Have you ever thought of eating seaweed as a healthy nutritious food? Probably not. Grocery store isles are not exactly brimming with shelves stocked with seaweed. Quite the contrary, you would be lucky to find any seaweed product there. So it would be no wonder if this item were missing from your kitchen cupboard at home, and how many recipes in your cookbook are there that calls for seaweed as an ingredient. You won't find it in your average menu plan. It is not something people usually consider when thinking about food unless they are into sushi, which is often served with seaweed.

Statistics show that the people of Japan have better health than people living in the United States. Seaweed is a staple food of the island country of Japan and diet is often the factor determining good health and longevity. Seaweed has the high-fiber of vegetables, more protein than meat, and more calcium than milk. Eating seaweed is not a bad idea at all.

Replacing the fat of fast food burgers with the fiber of seaweed would go a long way to improving the way we eat. It could be done using seaweed extract without the burgers tasting much different.

A lot of modern food is over-processed and grown in depleted soil. That is not so if you eat seaweed. The ocean floor is rich in nutrient material and seaweed is a concentrated source of minerals. Supplementing your regular diet with seaweed is a good way to be sure you are getting the quantity and variety of trace minerals and vitamins you need.

There are many types of seaweed. You can find them in health food stores as well as stores that sell Asian food. Look for Agar, Dulse, Hijiki, Irish Moss (which saved thousands of people from starvation during the potato famine of 19th century Ireland), Kelp, Kombu, Laver, Nori, Sloke, and Wakame. Put them together and you have a low calorie sea-vegetable salad! Seaweed can also be used in seasonings, soups, teas, and assorted food recipes.

Seaweed may not be the name we want to call this food with such value. Sea plants, sea vegetables, marine flora, or ocean herbs may be more appropriate titles. Many scientific studies have been done on the medicinal properties of these ocean herbs.
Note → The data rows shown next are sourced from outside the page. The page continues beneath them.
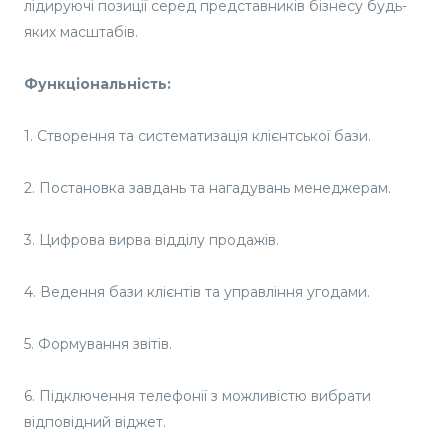
лідируючі позиції серед представників бізнесу будь-
яких масштабів.
Функціональність:
1. Створення та систематизація клієнтської бази.
2. Постановка завдань та нагадувань менеджерам.
3. Цифрова вирва відділу продажів.
4. Ведення бази клієнтів та управління угодами.
5. Формування звітів.
6. Підключення телефонії з можливістю вибрати
відповідний віджет.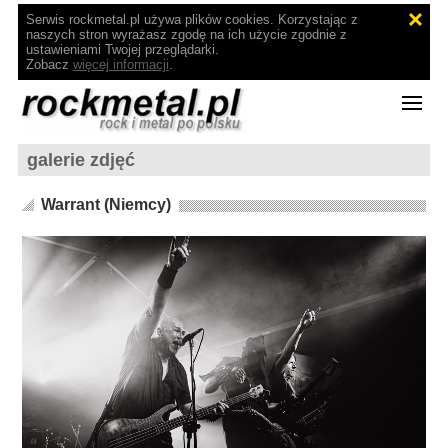
Serwis rockmetal.pl używa plików cookies. Korzystając z
naszych stron wyrażasz zgodę na ich użycie zgodnie z
ustawieniami Twojej przeglądarki.
Zobacz
więcej informacji
.
galerie zdjęć
Warrant (Niemcy)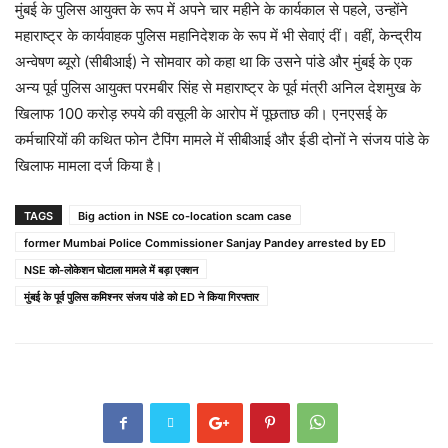
मुंबई के पुलिस आयुक्त के रूप में अपने चार महीने के कार्यकाल से पहले, उन्होंने
महाराष्ट्र के कार्यवाहक पुलिस महानिदेशक के रूप में भी सेवाएं दीं। वहीं, केन्द्रीय
अन्वेषण ब्यूरो (सीबीआई) ने सोमवार को कहा था कि उसने पांडे और मुंबई के एक
अन्य पूर्व पुलिस आयुक्त परमबीर सिंह से महाराष्ट्र के पूर्व मंत्री अनिल देशमुख के
खिलाफ 100 करोड़ रुपये की वसूली के आरोप में पूछताछ की। एनएसई के
कर्मचारियों की कथित फोन टैपिंग मामले में सीबीआई और ईडी दोनों ने संजय पांडे के
खिलाफ मामला दर्ज किया है।
TAGS
Big action in NSE co-location scam case
former Mumbai Police Commissioner Sanjay Pandey arrested by ED
NSE को-लोकेशन घोटाला मामले में बड़ा एक्शन
मुंबई के पूर्व पुलिस कमिश्नर संजय पांडे को ED ने किया गिरफ्तार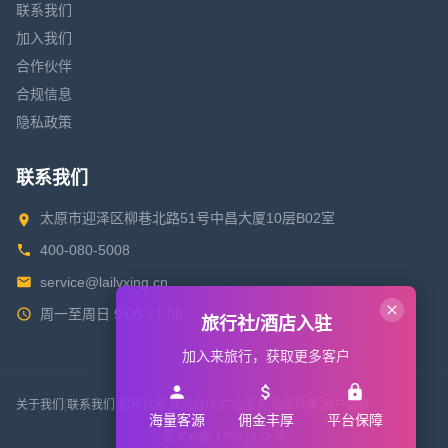
联系我们
加入我们
合作伙伴
合规信息
隐私政策
联系我们
太原市迎泽区柳巷北路51号中昌大厦10层B02室
400-080-5008
service@lailvxing.cn
周一至周日 9:00-21:00
旅行社/酒店入驻
加入来旅行，获取更多客户
关于我们
|
联系我们
|
招聘信息
|
商务合作
|
广告服务
|
隐私政策
|
用户协议
海量客源
佣金丰厚
平台保障
晋 ICP 备 17001633 号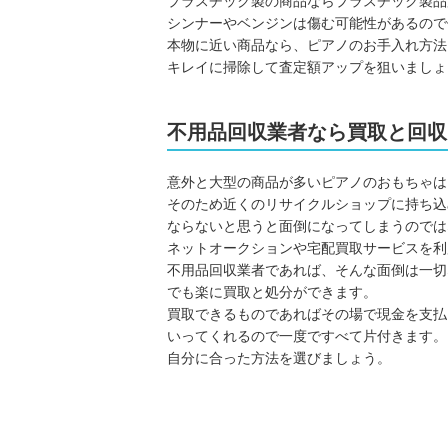
プラスチック製の商品ならプラスチック製品
シンナーやベンジンは傷む可能性があるので
本物に近い商品なら、ピアノのお手入れ方法
キレイに掃除して査定額アップを狙いましょ
不用品回収業者なら買取と回収
意外と大型の商品が多いピアノのおもちゃは
そのため近くのリサイクルショップに持ち込
ならないと思うと面倒になってしまうのでは
ネットオークションや宅配買取サービスを利
不用品回収業者であれば、そんな面倒は一切
でも楽に買取と処分ができます。
買取できるものであればその場で現金を支払
いってくれるので一度ですべて片付きます。
自分に合った方法を選びましょう。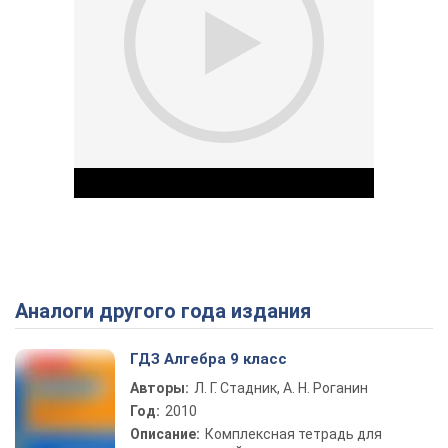
Аналоги другого года издания
Play Video
ГДЗ Алгебра 9 класс
Авторы:
Л. Г. Стадник, А. Н. Роганин
Год:
2010
Описание:
Комплексная тетрадь для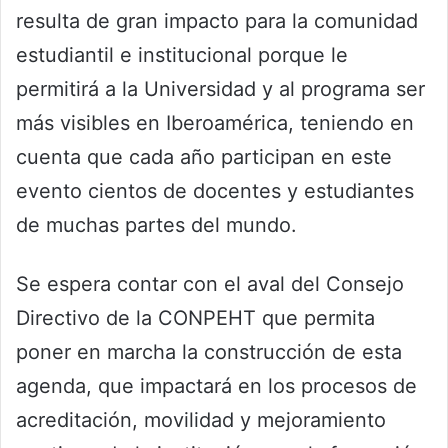
resulta de gran impacto para la comunidad
estudiantil e institucional porque le
permitirá a la Universidad y al programa ser
más visibles en Iberoamérica, teniendo en
cuenta que cada año participan en este
evento cientos de docentes y estudiantes
de muchas partes del mundo.
Se espera contar con el aval del Consejo
Directivo de la CONPEHT que permita
poner en marcha la construcción de esta
agenda, que impactará en los procesos de
acreditación, movilidad y mejoramiento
Limu Maui is an exotic name, which translated means brown seaweed. There is a substance in brown seaweed called fucodian which a Japanese researcher claims to be similar to mothers' milk in its effect on the human immune system. PubMed is a service of the National Library of Medicine and the National Institutes of Health and is a good place to look-up studies on fucodian, laminarin (also an immune-booster found in brown seaweed), or anything else. It is available at either or on the world wide web.

If you have no inclination to eat vegetables let alone sea vegetables, you can still benefit by getting them in easy to take supplement form as in tablets, capsules, or liquid extract. In that way you can also get the smaller algae forms of seaweed like chlorella or spirulina. You would be getting plenty of beta-carotene, vitamin C, potassium, calcium, magnesium, iron, and iodine. Again, studies on these can be found at PubMed.

Seaweed is a wholesome food that adds variety to your diet and is good for your health.